Prompt:
Check each line of the material. Copy those containing "нужно".
☆ ☆ ☆
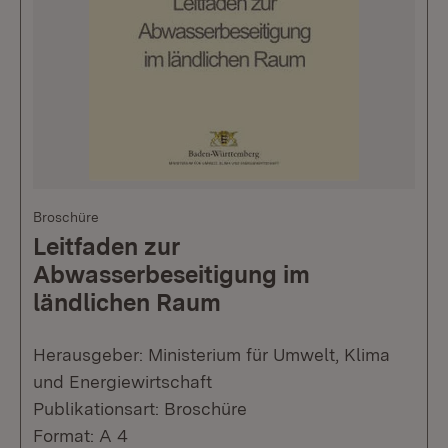
Broschüre
Leitfaden zur
Abwasserbeseitigung im
ländlichen Raum
Herausgeber: Ministerium für Umwelt, Klima
und Energiewirtschaft
Publikationsart: Broschüre
Format: A 4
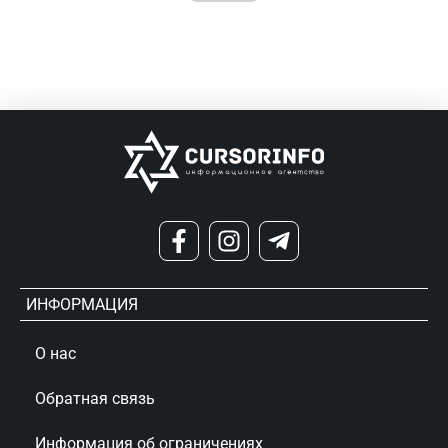
ИНФОРМАЦИЯ
О нас
Обратная связь
Информация об ограничениях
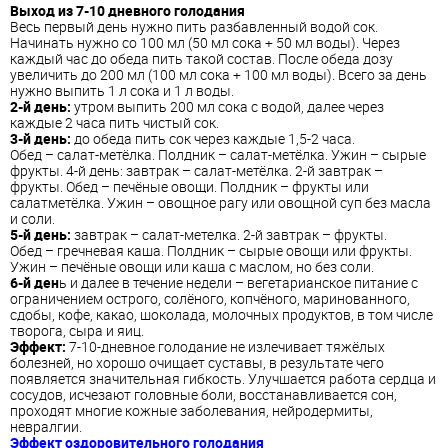
Выход из 7-10 дневного голодания
Весь первый день нужно пить разбавленный водой сок.
Начинать нужно со 100 мл (50 мл сока + 50 мл воды). Через
каждый час до обеда пить такой состав. После обеда дозу
увеличить до 200 мл (100 мл сока + 100 мл воды). Всего за день
нужно выпить 1 л сока и 1 л воды.
2-й день:
утром выпить 200 мл сока с водой, далее через
каждые 2 часа пить чистый сок.
3-й день:
до обеда пить сок через каждые 1,5-2 часа.
Обед – салат-метёлка. Полдник – салат-метёлка. Ужин – сырые
фрукты. 4-й день: завтрак – салат-метёлка. 2-й завтрак –
фрукты. Обед – печёные овощи. Полдник – фрукты или
салатметёлка. Ужин – овощное рагу или овощной суп без масла
и соли.
5-й день:
завтрак – салат-метелка. 2-й завтрак – фрукты.
Обед – гречневая каша. Полдник – сырые овощи или фрукты.
Ужин – печёные овощи или каша с маслом, но без соли.
6-й ден
ь и далее в течение недели – вегетарианское питание с
ограничением острого, солёного, копчёного, маринованного,
сдобы, кофе, какао, шоколада, молочных продуктов, в том числе
творога, сыра и яиц.
Эффект:
7-10-дневное голодание не излечивает тяжёлых
болезней, но хорошо очищает суставы, в результате чего
появляется значительная гибкость. Улучшается работа сердца и
сосудов, исчезают головные боли, восстанавливается сон,
проходят многие кожные заболевания, нейродермиты,
невралгии.
Эффект оздоровительного голодания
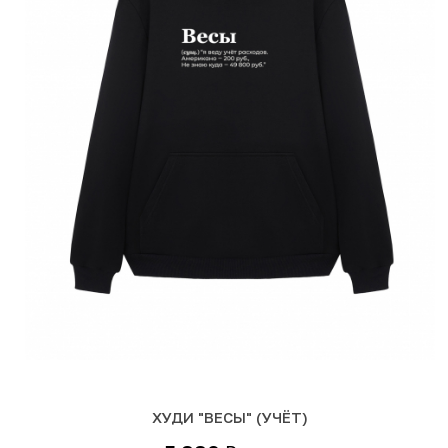
ХУДИ "ВЕСЫ" (УЧЁТ)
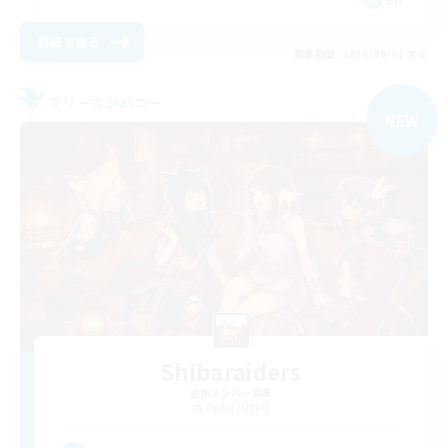
詳細を見る
募集期間: 2026/09/01 まで
フリーカンパニー
NEW
Shibaraiders
追加メンバー募集
Alpha [Light]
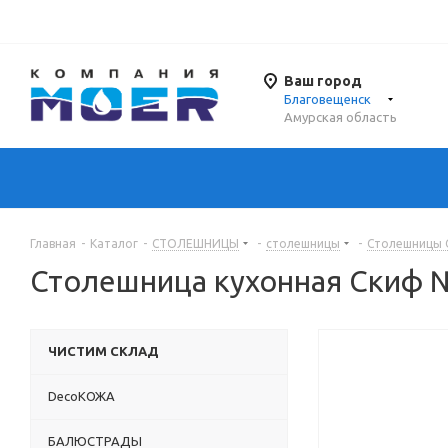
Ваш город
Благовещенск
Амурская область
Главная
-
Каталог
-
СТОЛЕШНИЦЫ
-
столешницы
-
Столешницы 
Столешница кухонная Скиф 
ЧИСТИМ СКЛАД
DecoКОЖА
БАЛЮСТРАДЫ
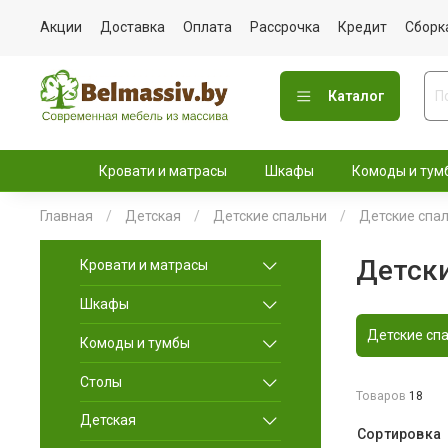
Акции
Доставка
Оплата
Рассрочка
Кредит
Сборк
Каталог
Кровати и матрасы
Шкафы
Комоды и тум
Главная
Детская
Детские спальни
Детские спа
Детски
Кровати и матрасы
Шкафы
Детские сп
Комоды и тумбы
Столы
Товаров
18
Детская
Сортировка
☆ ☆ ☆
The completed task:
Весь первый день нужно пить разбавленный водой сок.
Начинать нужно со 100 мл (50 мл сока + 50 мл воды). Через
нужно выпить 1 л сока и 1 л воды.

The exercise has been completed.